* _Problem to work on_: If a record below holds a picture, drop the picture and copy everything else exactly.

- Opening Delimiter -

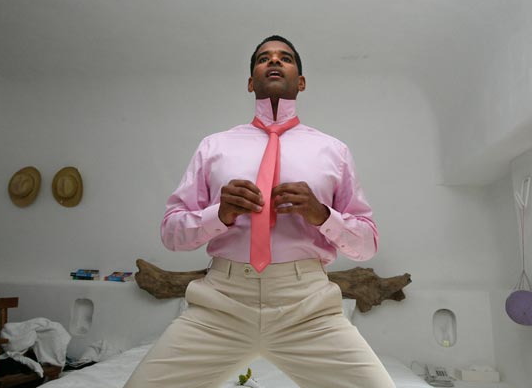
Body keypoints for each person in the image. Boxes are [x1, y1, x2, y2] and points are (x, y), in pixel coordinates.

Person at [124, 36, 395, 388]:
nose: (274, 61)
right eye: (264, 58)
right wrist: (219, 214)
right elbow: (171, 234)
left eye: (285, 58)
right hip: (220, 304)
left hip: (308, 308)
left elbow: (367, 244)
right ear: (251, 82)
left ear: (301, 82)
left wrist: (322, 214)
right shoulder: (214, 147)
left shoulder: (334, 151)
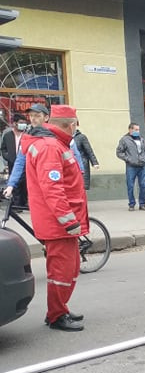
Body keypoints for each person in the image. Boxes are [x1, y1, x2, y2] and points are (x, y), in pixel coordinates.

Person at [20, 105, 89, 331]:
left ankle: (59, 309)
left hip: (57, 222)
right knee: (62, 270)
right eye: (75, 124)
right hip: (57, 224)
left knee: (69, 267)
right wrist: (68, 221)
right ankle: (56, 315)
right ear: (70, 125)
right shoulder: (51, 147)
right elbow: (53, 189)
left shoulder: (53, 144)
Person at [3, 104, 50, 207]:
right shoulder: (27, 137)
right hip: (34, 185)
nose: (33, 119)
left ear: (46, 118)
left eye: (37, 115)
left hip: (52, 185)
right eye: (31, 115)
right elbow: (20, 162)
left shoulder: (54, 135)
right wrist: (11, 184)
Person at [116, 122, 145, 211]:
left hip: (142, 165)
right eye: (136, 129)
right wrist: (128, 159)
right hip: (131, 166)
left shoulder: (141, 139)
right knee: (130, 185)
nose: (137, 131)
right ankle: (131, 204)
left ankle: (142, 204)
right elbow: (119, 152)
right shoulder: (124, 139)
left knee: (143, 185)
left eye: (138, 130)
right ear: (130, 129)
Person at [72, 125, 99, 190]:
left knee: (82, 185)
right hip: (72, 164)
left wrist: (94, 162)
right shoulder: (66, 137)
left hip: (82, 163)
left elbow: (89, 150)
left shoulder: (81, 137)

- Closing Delimiter -

* _Output below_:
Body keypoints for each person in the image. Boxes are [x1, y1, x2, y2] and points are (x, y), in pixel coordinates.

Person at [124, 36, 395, 388]:
nose: (274, 61)
right eye: (264, 58)
right wrist: (219, 214)
right elbow: (171, 234)
left eye: (285, 58)
right hip: (220, 304)
left hip: (308, 308)
left elbow: (367, 244)
right ear: (251, 82)
left ear: (301, 82)
left wrist: (322, 214)
right shoulder: (214, 147)
left shoulder: (334, 151)
Body keypoints for each person in the image. Boxes are [x1, y1, x2, y2] and points are (x, y), in pixel coordinates.

Person at [20, 105, 89, 331]:
left ankle: (59, 309)
left hip: (57, 222)
right knee: (62, 270)
right eye: (75, 124)
right hip: (57, 224)
left knee: (69, 267)
right wrist: (68, 221)
right ankle: (56, 315)
right ear: (70, 125)
right shoulder: (51, 147)
right elbow: (53, 189)
left shoulder: (53, 144)
Person at [3, 104, 50, 207]:
right shoulder: (27, 137)
right hip: (34, 185)
nose: (33, 119)
left ear: (46, 118)
left eye: (37, 115)
left hip: (52, 185)
right eye: (31, 115)
right elbow: (20, 162)
left shoulder: (54, 135)
right wrist: (11, 184)
Person at [116, 122, 145, 211]:
left hip: (142, 165)
right eye: (136, 129)
right wrist: (128, 159)
right hip: (131, 166)
left shoulder: (141, 139)
right knee: (130, 185)
nose: (137, 131)
right ankle: (131, 204)
left ankle: (142, 204)
right elbow: (119, 152)
right shoulder: (124, 139)
left knee: (143, 185)
left eye: (138, 130)
right ear: (130, 129)
Person at [72, 125, 99, 190]:
left knee: (82, 185)
right hip: (72, 164)
left wrist: (94, 162)
right shoulder: (66, 137)
left hip: (82, 163)
left elbow: (89, 150)
left shoulder: (81, 137)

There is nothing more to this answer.